(Stored entries)
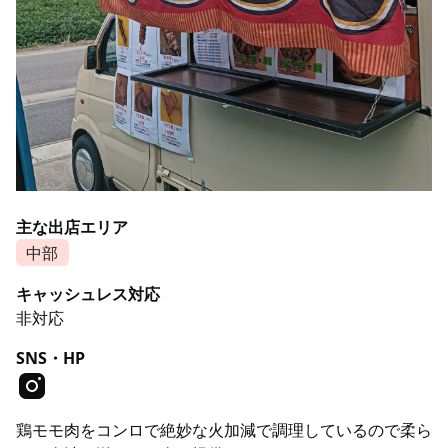
主な出店エリア
中部
キャッシュレス対応
非対応
SNS・HP
鶏モモ肉をコンロで絶妙な火加減で調理しているので柔ら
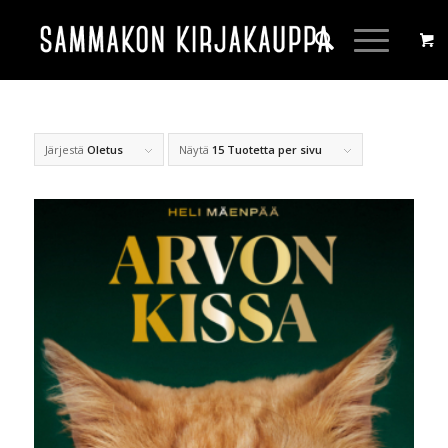
Järjestä
Oletus
Näytä
15 Tuotetta per sivu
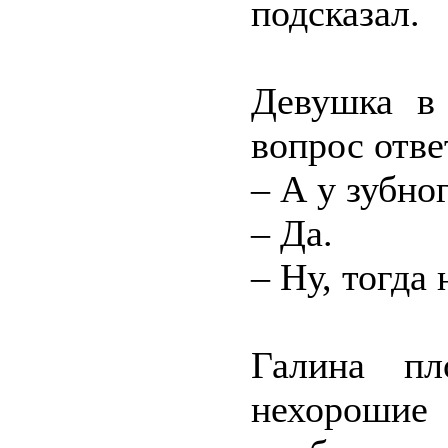
подсказал.
Девушка в 
вопрос отв
– А у зубно
– Да.
– Ну, тогда
Галина пл
нехорошие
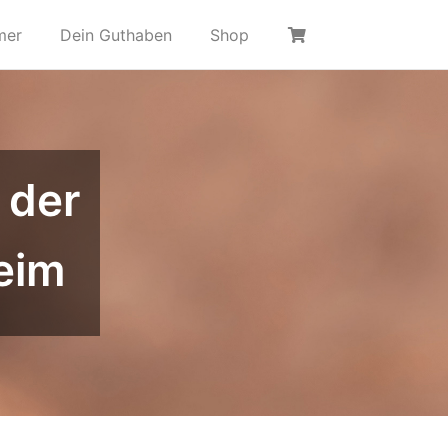
mer
Dein Guthaben
Shop
 der
eim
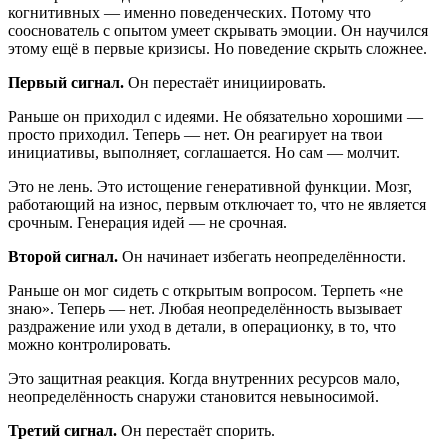
когнитивных — именно поведенческих. Потому что
сооснователь с опытом умеет скрывать эмоции. Он научился
этому ещё в первые кризисы. Но поведение скрыть сложнее.
Первый сигнал.
Он перестаёт инициировать.
Раньше он приходил с идеями. Не обязательно хорошими —
просто приходил. Теперь — нет. Он реагирует на твои
инициативы, выполняет, соглашается. Но сам — молчит.
Это не лень. Это истощение генеративной функции. Мозг,
работающий на износ, первым отключает то, что не является
срочным. Генерация идей — не срочная.
Второй сигнал.
Он начинает избегать неопределённости.
Раньше он мог сидеть с открытым вопросом. Терпеть «не
знаю». Теперь — нет. Любая неопределённость вызывает
раздражение или уход в детали, в операционку, в то, что
можно контролировать.
Это защитная реакция. Когда внутренних ресурсов мало,
неопределённость снаружи становится невыносимой.
Третий сигнал.
Он перестаёт спорить.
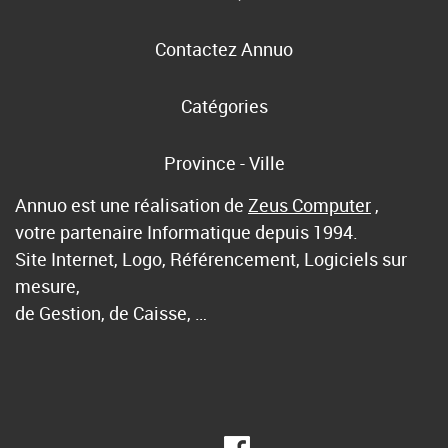
Contactez Annuo
Catégories
Province - Ville
Annuo est une réalisation de
Zeus Computer
,
votre partenaire Informatique depuis 1994.
Site Internet, Logo, Référencement, Logiciels sur
mesure,
de Gestion, de Caisse, …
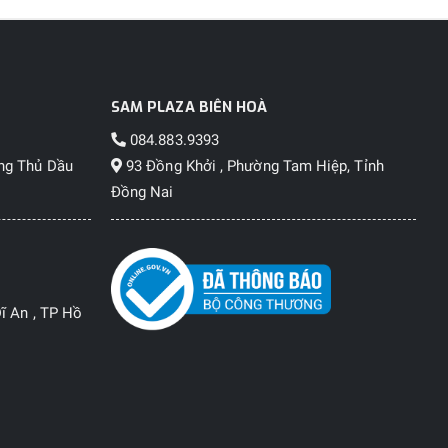
SAM PLAZA BIÊN HOÀ
084.883.9393
ng Thủ Dầu
93 Đồng Khởi , Phường Tam Hiệp, Tỉnh
Đồng Nai
ĩ An , TP Hồ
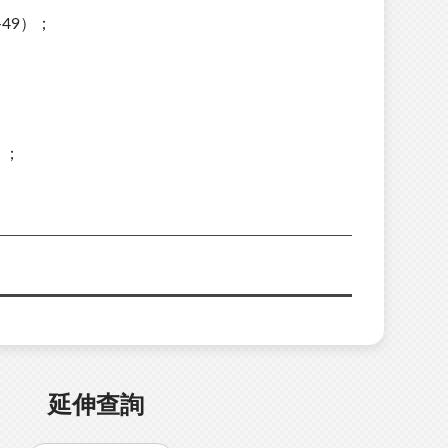
49）；
）；
延伸查詢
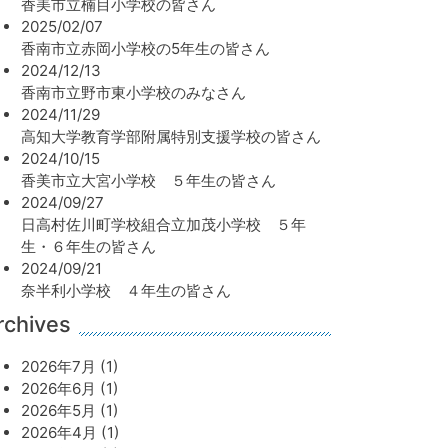
香美市立楠目小学校の皆さん
2025/02/07
香南市立赤岡小学校の5年生の皆さん
2024/12/13
香南市立野市東小学校のみなさん
2024/11/29
高知大学教育学部附属特別支援学校の皆さん
2024/10/15
香美市立大宮小学校 ５年生の皆さん
2024/09/27
日高村佐川町学校組合立加茂小学校 ５年
生・６年生の皆さん
2024/09/21
奈半利小学校 ４年生の皆さん
rchives
2026年7月 (1)
2026年6月 (1)
2026年5月 (1)
2026年4月 (1)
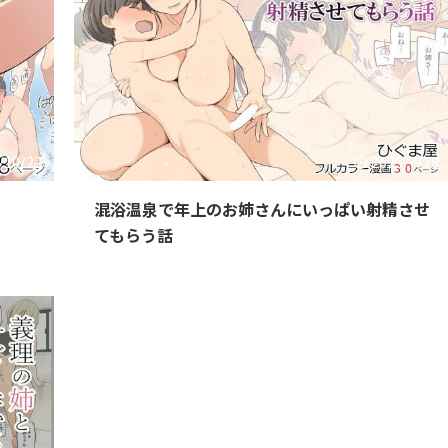
/10/22
2025/7/18
ら
混浴温泉で年上のお姉さんにいっぱい射精させ
てもらう話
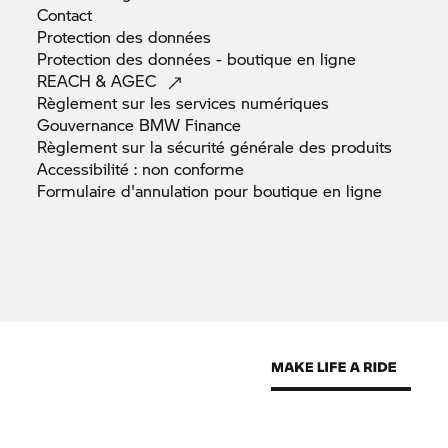
Contact
Protection des
données
Protection des données - boutique en
ligne
REACH &
AGEC
Règlement sur les services
numériques
Gouvernance BMW
Finance
Règlement sur la sécurité générale des
produits
Accessibilité : non
conforme
Formulaire d'annulation pour boutique en
ligne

→ Task item
Drop the pictures and reproduce the rest of the data above exactly.

→ Task response
主な出店エリア
中部
キャッシュレス対応
非対応
SNS・HP
鶏モモ肉をコンロで絶妙な火加減で調理しているので柔ら
Järjestä
Oletus
Näytä
15 Tuotetta per sivu
подсказал.
Девушка в 
вопрос отв
– А у зубно
– Да.
– Ну, тогда
Галина пл
нехорошие
mer
Dein Guthaben
Shop
 der
eim
когнитивных — именно поведенческих. Потому что
сооснователь с опытом умеет скрывать эмоции. Он научился
этому ещё в первые кризисы. Но поведение скрыть сложнее.
Первый сигнал.
Он перестаёт инициировать.
Раньше он приходил с идеями. Не обязательно хорошими —
просто приходил. Теперь — нет. Он реагирует на твои
инициативы, выполняет, соглашается. Но сам — молчит.
Это не лень. Это истощение генеративной функции. Мозг,
работающий на износ, первым отключает то, что не является
срочным. Генерация идей — не срочная.
Второй сигнал.
Он начинает избегать неопределённости.
Раньше он мог сидеть с открытым вопросом. Терпеть «не
знаю». Теперь — нет. Любая неопределённость вызывает
раздражение или уход в детали, в операционку, в то, что
можно контролировать.
Это защитная реакция. Когда внутренних ресурсов мало,
неопределённость снаружи становится невыносимой.
Третий сигнал.
Он перестаёт спорить.
Contactez Annuo
Catégories
Province - Ville
Annuo est une réalisation de
Zeus Computer
,
votre partenaire Informatique depuis 1994.
Site Internet, Logo, Référencement, Logiciels sur
mesure,
de Gestion, de Caisse, …
SAM PLAZA BIÊN HOÀ
084.883.9393
ng Thủ Dầu
93 Đồng Khởi , Phường Tam Hiệp, Tỉnh
Đồng Nai
ĩ An , TP Hồ
49）；
）；
延伸查詢
香美市立楠目小学校の皆さん
2025/02/07
香南市立赤岡小学校の5年生の皆さん
2024/12/13
香南市立野市東小学校のみなさん
2024/11/29
高知大学教育学部附属特別支援学校の皆さん
2024/10/15
香美市立大宮小学校 ５年生の皆さん
2024/09/27
日高村佐川町学校組合立加茂小学校 ５年
生・６年生の皆さん
2024/09/21
奈半利小学校 ４年生の皆さん
rchives
2026年7月 (1)
2026年6月 (1)
2026年5月 (1)
2026年4月 (1)
/10/22
2025/7/18
ら
混浴温泉で年上のお姉さんにいっぱい射精させ
てもらう話
Contact
Protection des
données
Protection des données - boutique en
ligne
REACH &
AGEC
Règlement sur les services
numériques
Gouvernance BMW
Finance
Règlement sur la sécurité générale des
produits
Accessibilité : non
conforme
Formulaire d'annulation pour boutique en
ligne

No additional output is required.